For this series of tests I verified multipath was back to optimal with both CU’s engaged and I created a secondary table on top of four datafiles to see if it would make any difference. Here’s the new DDL for both single and multi-datafile tests:
sqlplus /nolog
connect / as sysdba
CREATE SMALLFILE TABLESPACE single_dbf
DATAFILE '+DATA(DATAFILE)' SIZE 10000M
AUTOEXTEND ON NEXT 1280K MAXSIZE UNLIMITED
EXTENT MANAGEMENT LOCAL
SEGMENT SPACE MANAGEMENT AUTO;
CREATE SMALLFILE TABLESPACE multi_dbf
DATAFILE '+DATA(DATAFILE)' SIZE 10000M AUTOEXTEND ON NEXT 1280K MAXSIZE UNLIMITED ,
'+DATA(DATAFILE)' SIZE 10000M AUTOEXTEND ON NEXT 1280K MAXSIZE UNLIMITED ,
'+DATA(DATAFILE)' SIZE 10000M AUTOEXTEND ON NEXT 1280K MAXSIZE UNLIMITED ,
'+DATA(DATAFILE)' SIZE 10000M AUTOEXTEND ON NEXT 1280K MAXSIZE UNLIMITED
EXTENT MANAGEMENT LOCAL
SEGMENT SPACE MANAGEMENT AUTO;
connect perftst/perftst
drop table pillar_test_single_dbf;
create table pillar_test_single_dbf(
pkey number(15) not null,
pdate date not null,
pchar varchar2(4000) not null)
partition by hash(pkey) (
partition pt_a tablespace single_dbf
, partition pt_b tablespace single_dbf
, partition pt_c tablespace single_dbf
, partition pt_d tablespace single_dbf
, partition pt_e tablespace single_dbf
, partition pt_f tablespace single_dbf
, partition pt_g tablespace single_dbf
, partition pt_h tablespace single_dbf);
create or replace procedure pillar_test_proc_single_dbf(p_pass in number)

=-=-=

* _Activity 1_
From the tablespace test write-up, extract the passage that begins at the words "partition by hash(pkey)" and ends after the words "pillar_test_proc_single_dbf(p_pass in number)".
* _Activity 2_
List every partition name defined for the table pillar_test_single_dbf in the tablespace test write-up.
* _Activity 3_
Continue the tablespace test write-up from its final line, the procedure header for pillar_test_proc_single_dbf.

* _Provided records_
=-=-=

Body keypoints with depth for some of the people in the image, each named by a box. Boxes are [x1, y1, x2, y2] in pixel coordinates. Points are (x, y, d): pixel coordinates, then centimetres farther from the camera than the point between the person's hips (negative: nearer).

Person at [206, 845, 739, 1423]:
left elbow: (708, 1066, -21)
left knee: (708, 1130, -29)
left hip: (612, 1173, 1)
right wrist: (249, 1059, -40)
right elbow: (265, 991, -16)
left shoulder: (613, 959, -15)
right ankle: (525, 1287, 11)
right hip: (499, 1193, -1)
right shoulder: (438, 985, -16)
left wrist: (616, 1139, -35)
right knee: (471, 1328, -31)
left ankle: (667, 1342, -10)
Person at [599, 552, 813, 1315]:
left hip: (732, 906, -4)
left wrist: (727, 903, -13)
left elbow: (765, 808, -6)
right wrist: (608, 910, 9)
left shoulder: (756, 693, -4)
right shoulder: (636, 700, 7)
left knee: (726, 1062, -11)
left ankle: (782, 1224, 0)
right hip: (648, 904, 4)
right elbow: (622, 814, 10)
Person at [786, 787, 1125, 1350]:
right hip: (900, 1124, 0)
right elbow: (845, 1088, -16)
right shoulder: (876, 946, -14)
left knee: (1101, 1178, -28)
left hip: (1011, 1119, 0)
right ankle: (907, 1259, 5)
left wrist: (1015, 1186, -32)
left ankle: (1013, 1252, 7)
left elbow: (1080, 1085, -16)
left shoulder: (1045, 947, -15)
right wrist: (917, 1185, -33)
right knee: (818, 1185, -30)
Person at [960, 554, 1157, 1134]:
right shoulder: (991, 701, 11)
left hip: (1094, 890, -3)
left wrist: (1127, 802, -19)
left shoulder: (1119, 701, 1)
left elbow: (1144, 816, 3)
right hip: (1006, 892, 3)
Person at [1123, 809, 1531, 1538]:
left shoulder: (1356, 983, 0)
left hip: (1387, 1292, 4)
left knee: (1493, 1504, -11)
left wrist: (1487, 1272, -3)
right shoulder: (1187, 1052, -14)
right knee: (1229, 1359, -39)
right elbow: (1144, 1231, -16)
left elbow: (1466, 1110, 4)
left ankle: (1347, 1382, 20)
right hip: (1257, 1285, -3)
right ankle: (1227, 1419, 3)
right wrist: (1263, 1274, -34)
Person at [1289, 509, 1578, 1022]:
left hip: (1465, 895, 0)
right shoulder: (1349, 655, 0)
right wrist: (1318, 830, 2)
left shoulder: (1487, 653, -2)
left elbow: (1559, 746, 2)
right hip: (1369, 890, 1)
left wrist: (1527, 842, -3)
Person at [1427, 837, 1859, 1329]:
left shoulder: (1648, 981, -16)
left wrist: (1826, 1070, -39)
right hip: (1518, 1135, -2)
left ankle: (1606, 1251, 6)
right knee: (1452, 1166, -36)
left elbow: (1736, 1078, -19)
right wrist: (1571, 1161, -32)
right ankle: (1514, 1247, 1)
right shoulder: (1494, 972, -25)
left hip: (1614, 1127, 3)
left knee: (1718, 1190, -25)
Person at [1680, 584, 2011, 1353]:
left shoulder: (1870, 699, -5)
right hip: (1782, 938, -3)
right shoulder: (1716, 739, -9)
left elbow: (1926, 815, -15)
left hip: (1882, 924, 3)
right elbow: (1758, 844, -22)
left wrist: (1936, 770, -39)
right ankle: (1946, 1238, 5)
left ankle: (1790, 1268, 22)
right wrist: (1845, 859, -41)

=-=-=

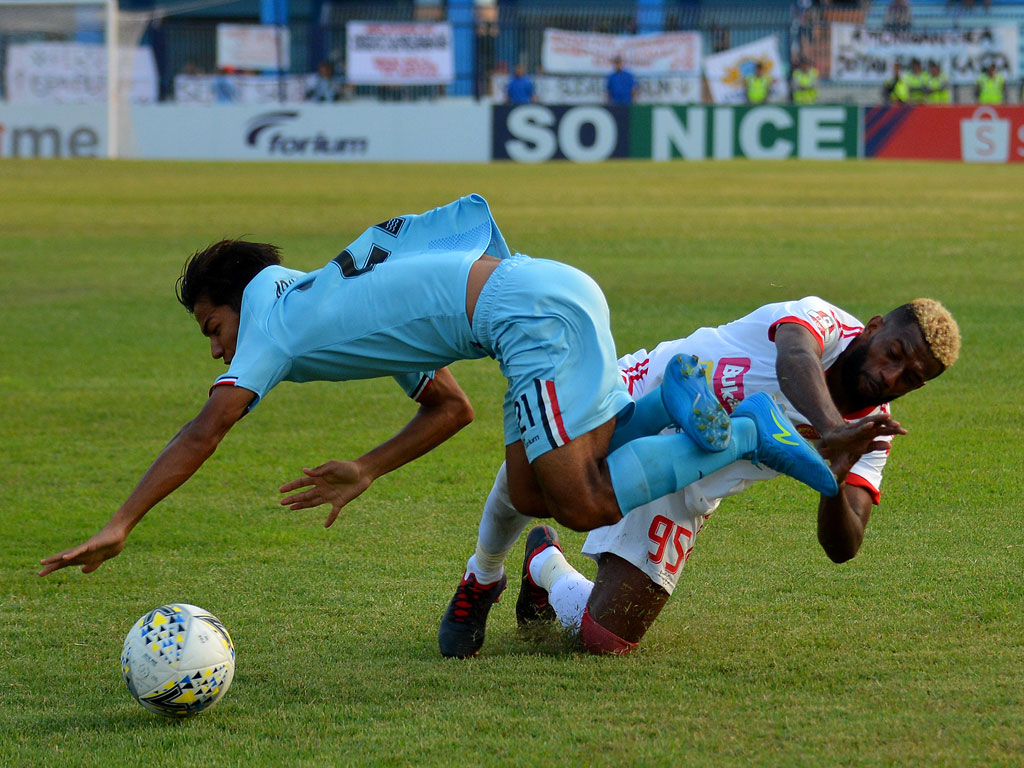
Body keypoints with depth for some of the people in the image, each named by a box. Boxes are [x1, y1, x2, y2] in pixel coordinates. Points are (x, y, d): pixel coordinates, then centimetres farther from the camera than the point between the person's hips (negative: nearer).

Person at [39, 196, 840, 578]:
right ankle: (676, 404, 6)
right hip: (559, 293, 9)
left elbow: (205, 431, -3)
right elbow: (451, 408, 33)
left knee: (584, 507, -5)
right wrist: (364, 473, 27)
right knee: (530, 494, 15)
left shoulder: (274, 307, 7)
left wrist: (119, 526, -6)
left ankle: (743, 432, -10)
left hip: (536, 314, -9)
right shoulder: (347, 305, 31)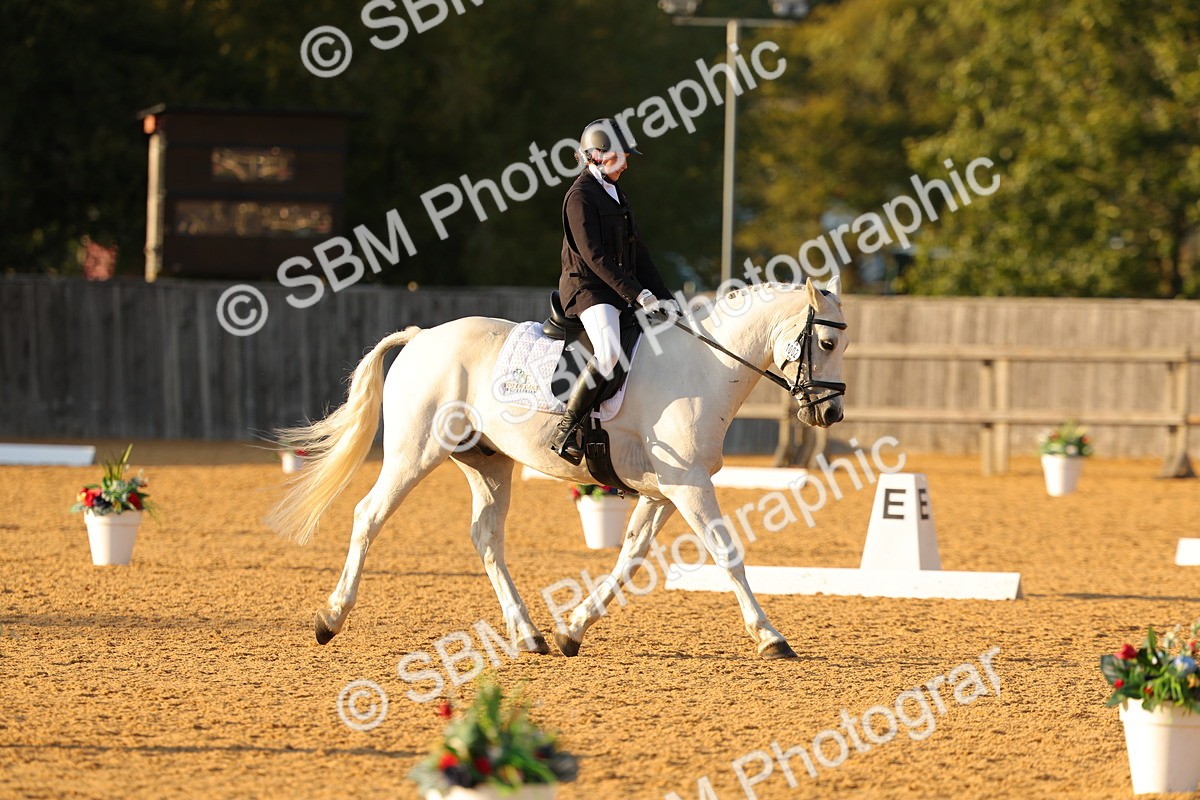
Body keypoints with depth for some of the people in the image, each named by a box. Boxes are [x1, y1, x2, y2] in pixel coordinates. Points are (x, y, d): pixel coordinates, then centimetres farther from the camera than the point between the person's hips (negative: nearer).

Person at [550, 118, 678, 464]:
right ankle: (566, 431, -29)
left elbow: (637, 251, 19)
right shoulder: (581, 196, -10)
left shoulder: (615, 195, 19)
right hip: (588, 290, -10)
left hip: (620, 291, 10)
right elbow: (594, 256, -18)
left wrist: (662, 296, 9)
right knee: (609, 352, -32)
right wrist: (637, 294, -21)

=-=-=

* _Exercise output 1_
partition by hash(pkey) (
partition pt_a tablespace single_dbf
, partition pt_b tablespace single_dbf
, partition pt_c tablespace single_dbf
, partition pt_d tablespace single_dbf
, partition pt_e tablespace single_dbf
, partition pt_f tablespace single_dbf
, partition pt_g tablespace single_dbf
, partition pt_h tablespace single_dbf);
create or replace procedure pillar_test_proc_single_dbf(p_pass in number)

* _Exercise output 2_
pt_a, pt_b, pt_c, pt_d, pt_e, pt_f, pt_g, pt_h

* _Exercise output 3_
as
begin
for x in 1 .. p_pass
loop
insert into pillar_test_single_dbf
select pillar_test_s.nextval,
sysdate,
object_name||'.'||object_type||'.'||owner
from sys.dba_objects;
end loop;
end;
/
drop table pillar_test_multi_dbf;
create table pillar_test_multi_dbf(
pkey number(15) not null,
pdate date not null,
pchar varchar2(4000) not null)
partition by hash(pkey) (
partition pt_a tablespace multi_dbf
, partition pt_b tablespace multi_dbf
, partition pt_c tablespace multi_dbf
, partition pt_d tablespace multi_dbf
, partition pt_e tablespace multi_dbf
, partition pt_f tablespace multi_dbf
, partition pt_g tablespace multi_dbf
, partition pt_h tablespace multi_dbf);
create or replace procedure pillar_test_proc_multi_dbf(p_pass in number)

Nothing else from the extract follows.